Parmi les nouvelles formes d’organisation libérée de l’entreprise, l’holacratie occupe une place à part. Elle supprime l’aspect pyramidal d’une entreprise pour mettre la gouvernance dans les mains des employés en fonction de leurs compétences. Il s’agit d’un concept élaboré en 2001 par Brian Robertson (photo) au sein de Ternary Software, son entreprise de consultance informatique. Les experts lui reprochent néanmoins de s’être très largement inspiré de la sociocratie évoquée dans les écrits d’Auguste Comte, le philosophe fondateur du positivisme. Les termes utilisés par Robertson se rapprochent d’ailleurs très forts de ceux de Comte même si les moyens mis en oeuvre diffèrent profondément. Quoi qu’il en soit, Brian Robertson est aujourd’hui partenaire dans HolacracyOne, une PME d’une vingtaine de personnes qui promeut le concept dans le monde entier et aide à sa mise en place dans les entreprises à l’aide de coaching et de formations. 1.000 sociétés l’auraient déjà adopté en tout ou en partie. Nous avons rencontré Brian Robertson à Bruxelles à l’occasion d’une conférence.

TRENDS-TENDANCES. Comment est née l’idée de l’holacratie ?

BRIAN ROBERTSON. Je voulais que mon entreprise grandisse au-delà de ma personne, que je n’en sois pas le centre. Je me suis demandé comment je pouvais construire un environnement où une intuition ressentie par un collaborateur pourrait remonter et conduire au changement. Généralement, les entreprises sont conçues pour résister au changement. Les procédures sont inefficaces, bureaucratiques, et pour pouvoir changer, il faut convoquer de grandes réunions. Dans mon entreprise, je souhaitais que chaque collaborateur soit tout aussi capable que moi, en tant que fondateur, de prendre le leadership et de décider. J’ai surtout créé de la clarté sur qui fait quoi.
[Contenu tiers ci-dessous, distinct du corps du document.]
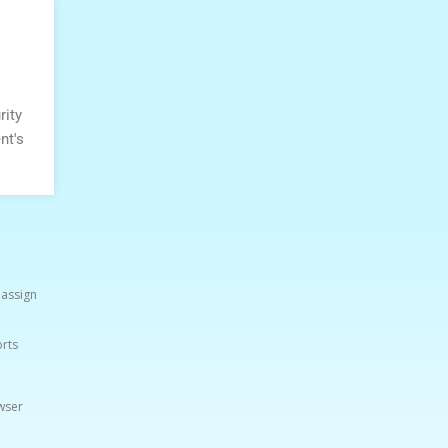
rity
nt's
 assign
orts
wser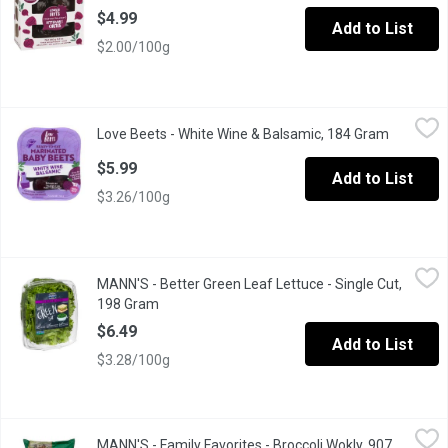
$4.99
Add to List
$2.00/100g
Love Beets - White Wine & Balsamic, 184 Gram
Love Beets
,
$5.99
Love Beets - White Wine & Balsamic, 184 Gram
Open pro
All Natural, Gluten Free. Our Marinated Baby Beets are Harveste
$5.99
Add to List
$3.26/100g
MANN'S - Better Green Leaf Lettuce - Single Cut, 198 Gram
MANN'S
,
$6.
MANN'S - Better Green Leaf Lettuce - Single Cut,
Fresh Flavour, Convenient and Multiuse. Grown in the USA.
198 Gram
Open product description
$6.49
Add to List
$3.28/100g
MANN'S - Family Favorites - Broccoli Wokly, 907 Gram
MANN'S
,
$8.99
MANN'S - Family Favorites - Broccoli Wokly, 907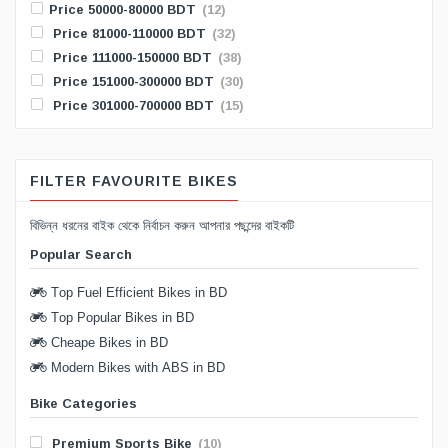
Price 50000-80000 BDT
(12)
Price 81000-110000 BDT
(32)
Price 111000-150000 BDT
(38)
Price 151000-300000 BDT
(30)
Price 301000-700000 BDT
(15)
FILTER FAVOURITE BIKES
বিভিন্ন ধরনের বাইক থেকে নির্বাচন করুন আপনার পছন্দের বাইকটি
Popular Search
Top Fuel Efficient Bikes in BD
Top Popular Bikes in BD
Cheape Bikes in BD
Modern Bikes with ABS in BD
Bike Categories
Premium Sports Bike
(10)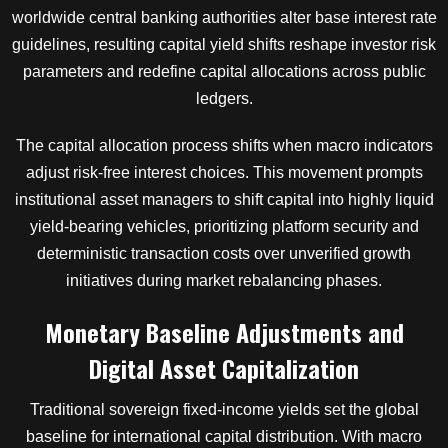
worldwide central banking authorities alter base interest rate
guidelines, resulting capital yield shifts reshape investor risk
parameters and redefine capital allocations across public
ledgers.
The capital allocation process shifts when macro indicators
adjust risk-free interest choices. This movement prompts
institutional asset managers to shift capital into highly liquid
yield-bearing vehicles, prioritizing platform security and
deterministic transaction costs over unverified growth
initiatives during market rebalancing phases.
Monetary Baseline Adjustments and
Digital Asset Capitalization
Traditional sovereign fixed-income yields set the global
baseline for international capital distribution. With macro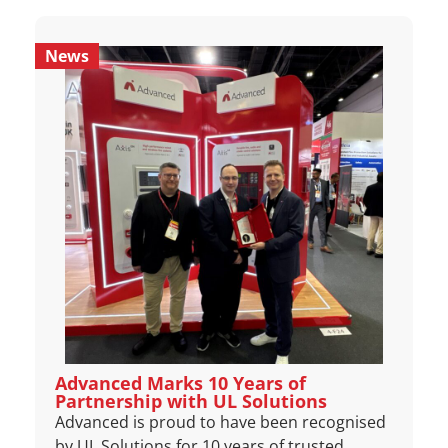
News
Advanced Marks 10 Years of
Partnership with UL Solutions
Advanced is proud to have been recognised
by UL Solutions for 10 years of trusted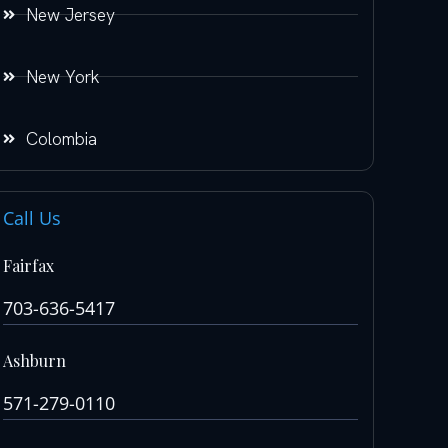
New Jersey
New York
Colombia
Call Us
Fairfax
703-636-5417
Ashburn
571-279-0110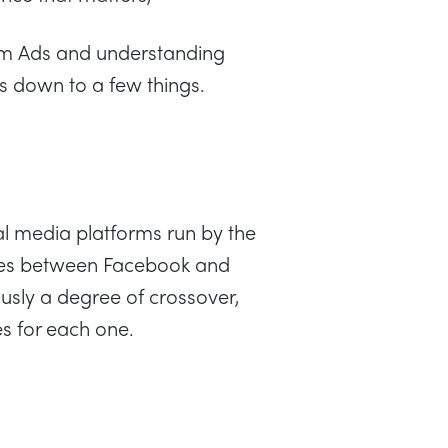
ram Ads and understanding
s down to a few things.
al media platforms run by the
ces between Facebook and
usly a degree of crossover,
s for each one.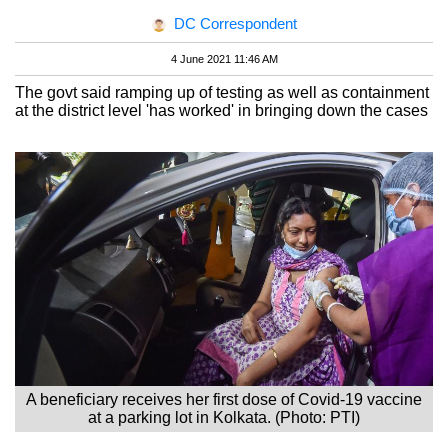
DC Correspondent
4 June 2021 11:46 AM
The govt said ramping up of testing as well as containment
at the district level 'has worked' in bringing down the cases
A beneficiary receives her first dose of Covid-19 vaccine
at a parking lot in Kolkata. (Photo: PTI)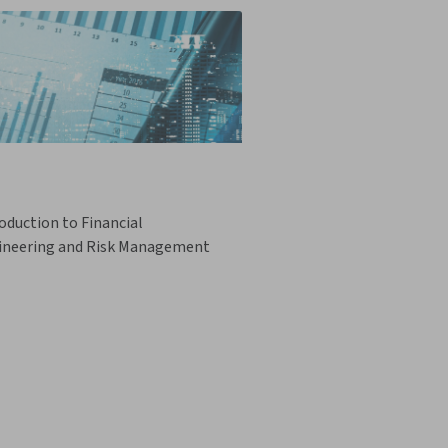
oduction to Financial
ineering and Risk Management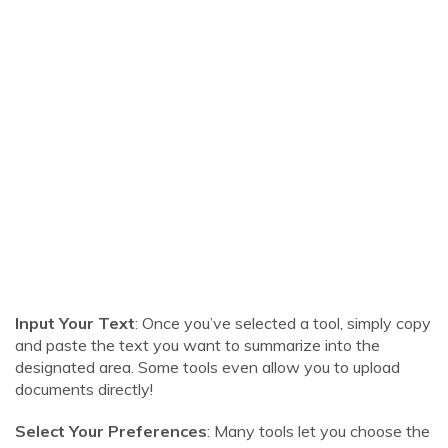
Input Your Text
: Once you’ve selected a tool, simply copy
and paste the text you want to summarize into the
designated area. Some tools even allow you to upload
documents directly!
Select Your Preferences
: Many tools let you choose the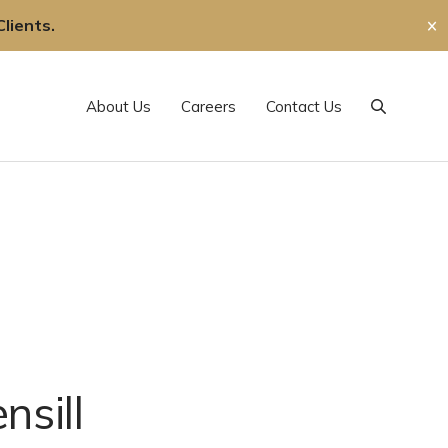
lients.
✕
About Us
Careers
Contact Us
Search
nsill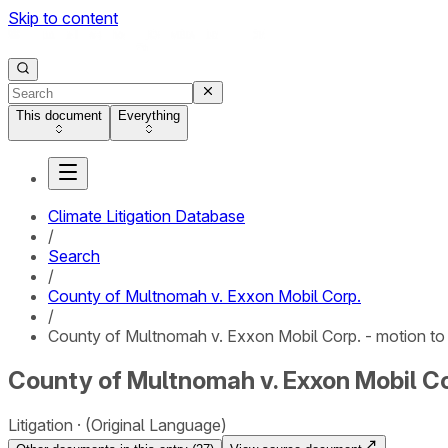
Skip to content
This document
Everything
Climate Litigation Database
/
Search
/
County of Multnomah v. Exxon Mobil Corp.
/
County of Multnomah v. Exxon Mobil Corp. - motion to
County of Multnomah v. Exxon Mobil Cor
Litigation
(Original Language)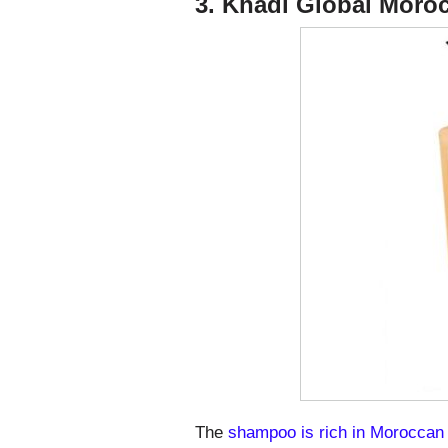
3. Khadi Global Mor
The
shampoo is rich in Moroccan 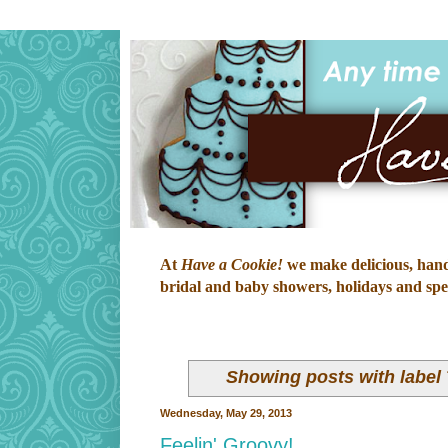
At
Have a Cookie!
we make delicious, hand-
bridal and baby showers, holidays and speci
Showing posts with label
Wednesday, May 29, 2013
Feelin' Groovy!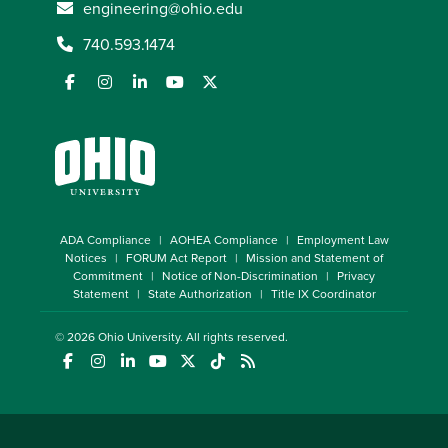
engineering@ohio.edu
740.593.1474
ADA Compliance
AOHEA Compliance
Employment Law
Notices
FORUM Act Report
Mission and Statement of
Commitment
Notice of Non-Discrimination
Privacy
Statement
State Authorization
Title IX Coordinator
© 2026
Ohio University
. All rights reserved.
(opens in a new window)
(opens in a new window)
(opens in a new window)
(opens in a new window)
(opens in a new window)
(opens in a new window)
(opens in a new window)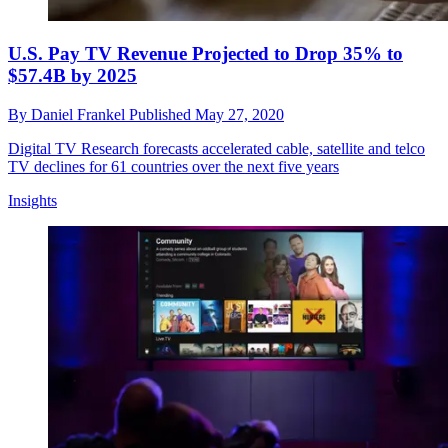
U.S. Pay TV Revenue Projected to Drop 35% to
$57.4B by 2025
By
Daniel Frankel
Published
May 27, 2020
Digital TV Research forecasts accelerated cable, satellite and telco
TV declines for 61 countries over the next five years
Insights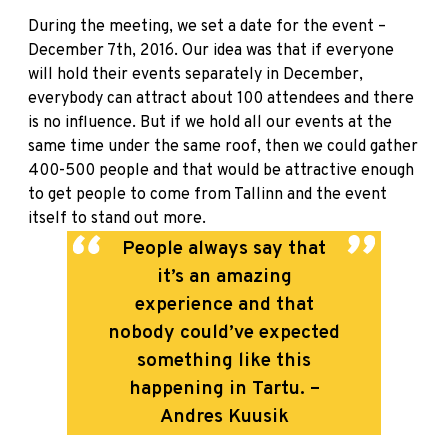
During the meeting, we set a date for the event –
December 7th, 2016. Our idea was that if everyone
will hold their events separately in December,
everybody can attract about 100 attendees and there
is no influence. But if we hold all our events at the
same time under the same roof, then we could gather
400-500 people and that would be attractive enough
to get people to come from Tallinn and the event
itself to stand out more.
People always say that
it’s an amazing
experience and that
nobody could’ve expected
something like this
happening in Tartu. –
Andres Kuusik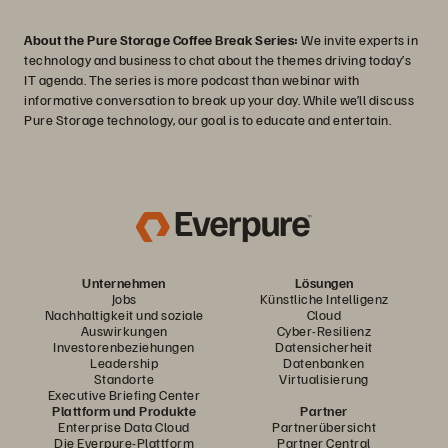
About the Pure Storage Coffee Break Series:
We invite experts in
technology and business to chat about the themes driving today’s
IT agenda. The series is more podcast than webinar with
informative conversation to break up your day. While we’ll discuss
Pure Storage technology, our goal is to educate and entertain.
Unternehmen
Lösungen
Jobs
Künstliche Intelligenz
Nachhaltigkeit und soziale
Cloud
Auswirkungen
Cyber-Resilienz
Investorenbeziehungen
Datensicherheit
Leadership
Datenbanken
Standorte
Virtualisierung
Executive Briefing Center
Plattform und Produkte
Partner
Enterprise Data Cloud
Partnerübersicht
Die Everpure-Plattform
Partner Central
Concrètement, quelle est la méthode ?

L’holacratie est un cadre qui décompose le travail et la prise de décision. C’est une nouvelle façon de penser l’autorité et le pouvoir. Les organisations qui pratiquent l’holacratie ne fonctionnent plus avec un management hiérarchique. Il n’y a plus de boss, plus de manager. Ce qui ne veut pas dire qu’il n’y a pas de structure. Au contraire, la structure est forte. Les rôles sont clairs. Chacun sait qui est responsable de quel périmètre et qui prend les décisions. L’autorité est mieux répartie.

Donc avec l’holacratie, on ne dépend pas d’un boss ?

Non. Moi chez HolacracyOne, je remplis une vingtaine de rôles au sein de cinq équipes différentes. Je ne suis pas coincé à un endroit dans la structure. Chaque équipe organise un processus de gouvernance pour clarifier chaque rôle. C’est un exercice régulier, évolutif et itératif.

Il est plus facile de considérer ses employés comme des partenaires dans une PME que dans une multinationale ?

Oui, clairement. Nous essayons de tendre vers tout type d’organisation. La plus grande entreprise qui applique l’holacratie dans son ensemble avoisine les 2.000 employés. D’autres grandes entreprises l’appliquent dans certains départements. Le chemin peut être long avant de pouvoir considérer ses employés comme des partenaires.

Quelle est la spécificité de l’holacratie par rapport aux autres méthodes de management collaboratif existantes ?

Il existe énormément d’outils pour rendre les entreprises plus agiles, plus réactives. Mais jusqu’à présent, l’holacratie est la seule approche qui supprime complètement le management hiérarchique. La méthode est aussi la seule qui soit générique et non pas créée sur mesure pour une organisation spécifique.